Friday, December 30, 2011

Night and Day, Interrupted

Since October, I've been working on the night shift (11-6, sometimes 7), and have had to figure out how to cope. Worse, I've had more family members move in, and not all of them understand the meaning of the word "quiet". Plus, even when I did get to sleep, those nights off became a bitch, too. Sure, I'd catch up on sleep, watch TV, and do some chores, but then I had to figure out how to fill the remaining five or six hours a night. That in itself became a problem.


No one tells you when you accept a job on the graveyard shift that you risk a crippling depression. You have little exposure to sunlight, and when you do, you're even more sensitive to it, mostly because you're no longer used to that. So, you find yourself slowly shutting in. You don't see any natural light, and you slowly lose Vitamin D, which aids in, among other things, bone density, and your overall mood. You lose contact with a lot of your friends and family, owing to the new set of hours. Things seem to move on without you. Then you feel even worse.


Plus, the only person who was helpful was three counties away, "T". He used to work this very shift, and he had some suggestions: Get plenty of sleep. Take vitamin supplements. Get sunlight whenever you can. Watch funny stuff on TV on your nights off, to alleviate the boredom and the depression. Fill your time. Some of this helped; some didn't. 


I'm now supposed to go to the local non-profit mental health clinic, after a recent outburst. I began to express intense rage at my own family (don't get me wrong; some of them have it coming---get a job, assholes, or else shutdafucup), and I checked myself into the hospital. I missed a couple of nights at work, one of them at the behest of my boss, who only heard, "Police...ambulance...hospital..." whenever she called to speak to me when I called out. I was in hysterics, incoherent. 

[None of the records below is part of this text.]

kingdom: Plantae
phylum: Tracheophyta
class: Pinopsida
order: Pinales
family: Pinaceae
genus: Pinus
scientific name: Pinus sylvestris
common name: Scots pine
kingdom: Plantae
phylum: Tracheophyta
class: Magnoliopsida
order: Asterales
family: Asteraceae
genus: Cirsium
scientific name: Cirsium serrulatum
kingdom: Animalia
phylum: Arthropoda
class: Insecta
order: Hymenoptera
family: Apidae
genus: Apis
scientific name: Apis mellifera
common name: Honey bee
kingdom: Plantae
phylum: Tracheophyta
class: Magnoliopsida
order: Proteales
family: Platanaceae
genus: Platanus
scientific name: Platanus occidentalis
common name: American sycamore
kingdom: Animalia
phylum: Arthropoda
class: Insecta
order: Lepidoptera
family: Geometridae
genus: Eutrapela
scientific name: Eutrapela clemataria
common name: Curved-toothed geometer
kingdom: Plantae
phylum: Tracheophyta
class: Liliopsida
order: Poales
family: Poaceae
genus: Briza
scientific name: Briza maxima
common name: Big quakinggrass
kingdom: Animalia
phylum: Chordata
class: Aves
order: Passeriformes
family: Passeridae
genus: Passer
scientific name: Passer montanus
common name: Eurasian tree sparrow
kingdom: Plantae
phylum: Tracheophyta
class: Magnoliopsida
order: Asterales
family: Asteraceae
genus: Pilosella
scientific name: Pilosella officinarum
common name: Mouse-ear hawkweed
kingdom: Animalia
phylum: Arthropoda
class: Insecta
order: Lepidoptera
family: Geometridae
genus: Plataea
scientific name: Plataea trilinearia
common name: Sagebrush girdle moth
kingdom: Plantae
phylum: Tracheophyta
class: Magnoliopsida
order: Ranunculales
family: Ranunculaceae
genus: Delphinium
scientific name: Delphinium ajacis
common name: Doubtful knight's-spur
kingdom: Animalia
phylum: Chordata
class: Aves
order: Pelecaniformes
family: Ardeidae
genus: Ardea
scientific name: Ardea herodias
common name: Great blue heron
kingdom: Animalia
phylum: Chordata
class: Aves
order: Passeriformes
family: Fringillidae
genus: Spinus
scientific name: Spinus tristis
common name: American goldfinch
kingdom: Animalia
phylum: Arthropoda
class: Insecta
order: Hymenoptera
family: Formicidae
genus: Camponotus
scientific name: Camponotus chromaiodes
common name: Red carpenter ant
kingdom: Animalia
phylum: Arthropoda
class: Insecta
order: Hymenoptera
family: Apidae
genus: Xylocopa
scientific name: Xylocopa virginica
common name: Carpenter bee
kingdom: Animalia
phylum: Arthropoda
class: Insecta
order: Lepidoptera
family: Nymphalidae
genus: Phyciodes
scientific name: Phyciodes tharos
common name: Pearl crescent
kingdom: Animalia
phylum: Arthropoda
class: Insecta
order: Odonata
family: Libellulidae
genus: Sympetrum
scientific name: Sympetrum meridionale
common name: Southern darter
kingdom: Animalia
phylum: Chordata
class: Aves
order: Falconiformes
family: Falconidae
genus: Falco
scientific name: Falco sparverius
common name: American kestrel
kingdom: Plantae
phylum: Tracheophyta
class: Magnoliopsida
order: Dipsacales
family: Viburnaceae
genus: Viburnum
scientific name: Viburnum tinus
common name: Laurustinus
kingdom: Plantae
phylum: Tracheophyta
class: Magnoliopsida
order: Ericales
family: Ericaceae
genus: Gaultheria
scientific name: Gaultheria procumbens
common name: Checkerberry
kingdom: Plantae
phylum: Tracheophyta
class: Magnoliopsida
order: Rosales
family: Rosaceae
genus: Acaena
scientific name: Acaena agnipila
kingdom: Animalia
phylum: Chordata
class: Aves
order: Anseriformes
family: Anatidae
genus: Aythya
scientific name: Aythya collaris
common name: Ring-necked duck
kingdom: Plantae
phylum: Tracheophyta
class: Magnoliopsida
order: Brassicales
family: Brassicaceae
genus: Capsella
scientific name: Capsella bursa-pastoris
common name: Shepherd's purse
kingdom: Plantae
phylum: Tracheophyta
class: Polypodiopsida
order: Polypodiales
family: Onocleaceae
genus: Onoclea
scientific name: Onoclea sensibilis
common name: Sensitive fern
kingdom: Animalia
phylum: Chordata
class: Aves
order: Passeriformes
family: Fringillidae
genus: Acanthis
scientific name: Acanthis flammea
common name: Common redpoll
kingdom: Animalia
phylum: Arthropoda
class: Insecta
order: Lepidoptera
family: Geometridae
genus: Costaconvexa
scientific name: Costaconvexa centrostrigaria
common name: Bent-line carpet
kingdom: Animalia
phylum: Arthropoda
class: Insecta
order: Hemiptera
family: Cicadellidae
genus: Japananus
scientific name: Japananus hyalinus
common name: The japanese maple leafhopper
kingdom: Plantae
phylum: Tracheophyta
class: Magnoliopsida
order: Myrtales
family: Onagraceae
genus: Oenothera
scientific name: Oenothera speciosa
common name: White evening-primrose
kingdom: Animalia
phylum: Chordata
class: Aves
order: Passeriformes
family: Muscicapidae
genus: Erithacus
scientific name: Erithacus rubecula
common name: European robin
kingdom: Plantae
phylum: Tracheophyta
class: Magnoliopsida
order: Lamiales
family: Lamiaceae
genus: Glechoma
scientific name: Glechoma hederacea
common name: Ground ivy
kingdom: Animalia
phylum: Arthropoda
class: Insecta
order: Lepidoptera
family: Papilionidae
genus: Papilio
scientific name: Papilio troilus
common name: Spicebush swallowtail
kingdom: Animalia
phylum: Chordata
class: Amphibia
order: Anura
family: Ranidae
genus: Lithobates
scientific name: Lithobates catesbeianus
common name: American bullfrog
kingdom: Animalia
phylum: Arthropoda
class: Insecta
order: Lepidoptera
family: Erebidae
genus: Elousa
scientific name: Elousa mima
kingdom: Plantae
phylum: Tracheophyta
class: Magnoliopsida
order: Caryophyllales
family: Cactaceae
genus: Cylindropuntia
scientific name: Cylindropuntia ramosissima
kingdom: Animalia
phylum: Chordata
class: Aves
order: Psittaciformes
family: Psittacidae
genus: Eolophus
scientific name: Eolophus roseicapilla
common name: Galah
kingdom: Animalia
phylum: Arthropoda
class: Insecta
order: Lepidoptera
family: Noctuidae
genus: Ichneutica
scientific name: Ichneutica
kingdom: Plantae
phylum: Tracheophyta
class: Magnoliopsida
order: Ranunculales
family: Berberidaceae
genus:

Then I was sitting in the ER, with a perky blonde nurse staring at me. She sat in pastel scrubs, legs daintily crossed, utterly bored. I stared back, slumping in my favorite oversized sweat shirt, nose running, slightly offended that Nurse Barbie was the one who drew the short straw. Hell, in "Girl, Interrupted", Winona Ryder got Whoopi Goldberg to watch her! Where was my Whoopi? 


The EMT told me that there was TV in my ER room (a recent addition to the local hospital, to trick patients into not realizing how long they'd been there---I ended up there over six and a half hours, myself), so I grabbed the remote...which didn't have batteries. I consigned myself to manually turning it on, but because there was no panel on the TV, it was stuck on the last channel, VH1. The show was "40 Funniest Fails", with a low-rent comic and a puppet commenting on YouTube clips that I had already seen on "Tosh.0". No matter: It beat the staring contest with Nurse Barbie.


Eventually, the counselor on duty came in, told me a shit load of stuff I already knew, but then added an extra-- If I came in again anytime soon, and I hadn't gone to the local non-profit mental health clinic, I'd be remanded to 72 hours observation. Great. So, my options were a) don't go crazy again, or b) don't come here if I did. Or else. The non-profit held no appeal to me, as my parents both go, strictly for pills that keep them numb. Not happier, not calmer, just numb. 


But the counselor also mentioned "boundaries". As in "you need to learn to set some boundaries". She felt that, because I allowed nearly 3/4 of my family to come and live with me, that I had poorly defined boundaries. No shit, lady. The only thing keeping me from swallowing a handful of pills at present is that I give myself little goals: my oldest son is 17, and will be 18 in August. My younger son will be 18 in 2015. That leaves me and my daughter, who won't be 18 until 2020. My sister, who moved in in September, has two young children, and has no financial support from their father whatsoever. My parents are elderly, and rely on Social Security. So, they all rely on me. Pesky boundaries.


I have other little goals, little "treats", like trips to visit "T", or whenever I get my income tax refund, or seeing those little red Netflix envelopes. Freebies. I was never much of a drinker, or a drugger; my "big foray" into drug use was marijuana in my early twenties. It put me straight to sleep, so I don't get the whole munchies or horny angle. However, all of these little "treats" make me feel like a rat in a maze. "Go, little rat, find the cheese!" Only there's almost never enough cheese to make the trip through the maze worth it.


Maybe it will change one day. I can hope, can't I?